If the world goes gaga over Mother’s Day, Father’s Day and Grandparent’s Day, marketing geniuses soon recognized the income potential in celebrating singlehood amid more people – whether millennials, Generation Xers or Baby Boomers – preferring not to get married by choice or default.
Amazon saw the income potential of imitating what Jack Ma’s company did and created its own version, the Prime Day, every July 12. If people buy gifts for their parents and grannies and grandpops on their respective days, a single person not in a relationship has no one to buy him or her a gift, so creators of Single’s Day in China marked the 11th day of the 11th month of every year as a time to splurge on themselves, because no one would.
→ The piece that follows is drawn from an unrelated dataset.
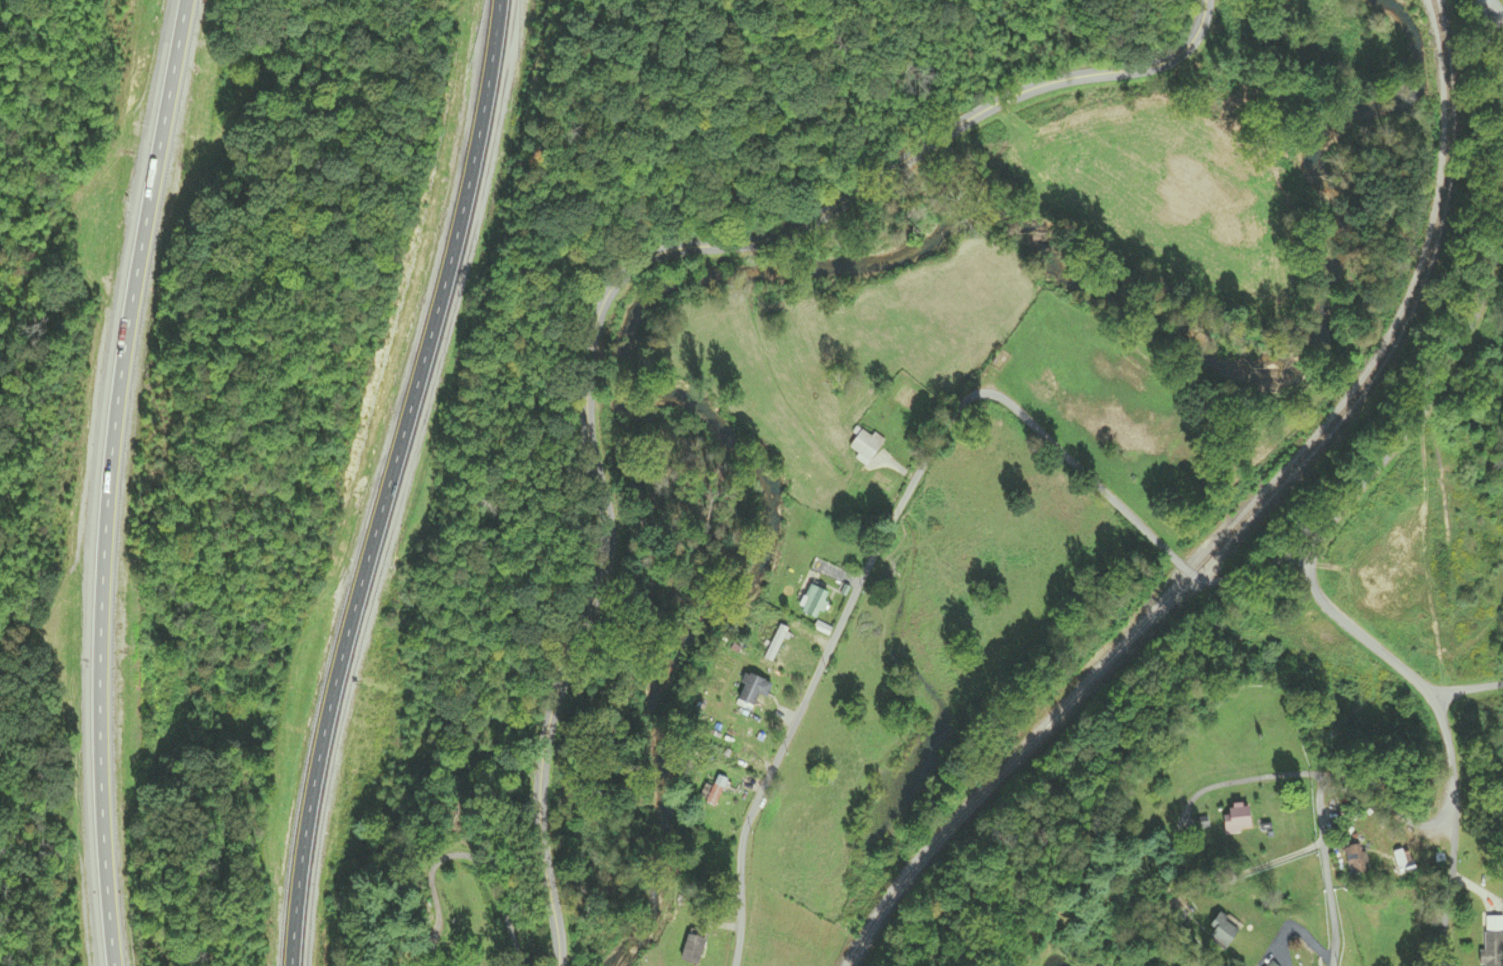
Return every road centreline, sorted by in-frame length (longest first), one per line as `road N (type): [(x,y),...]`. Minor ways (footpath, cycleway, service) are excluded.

But Amazon’s Prime Day has an admission price which is the $99 annual membership fee of the shopping club which comes with perks such as free delivery and access to a streaming video library, according to Computerworld.
Analysts estimate that in 2015, Amazon’s Prime Day earned for the American ecommerce giant between $350 million and $400 million. It was the result of 398 items being ordered every second, with TV sets as the most popular product.
MKM Partners analysts forecast that Amazon could double sales for this year’s Prime Day from its 2015 sales. But even if Amazon achieves that, it would still pale in comparison to Alibaba’s growth in Single’s Day sales by 5.6 times on its third year and 3.7 times on its fourth year.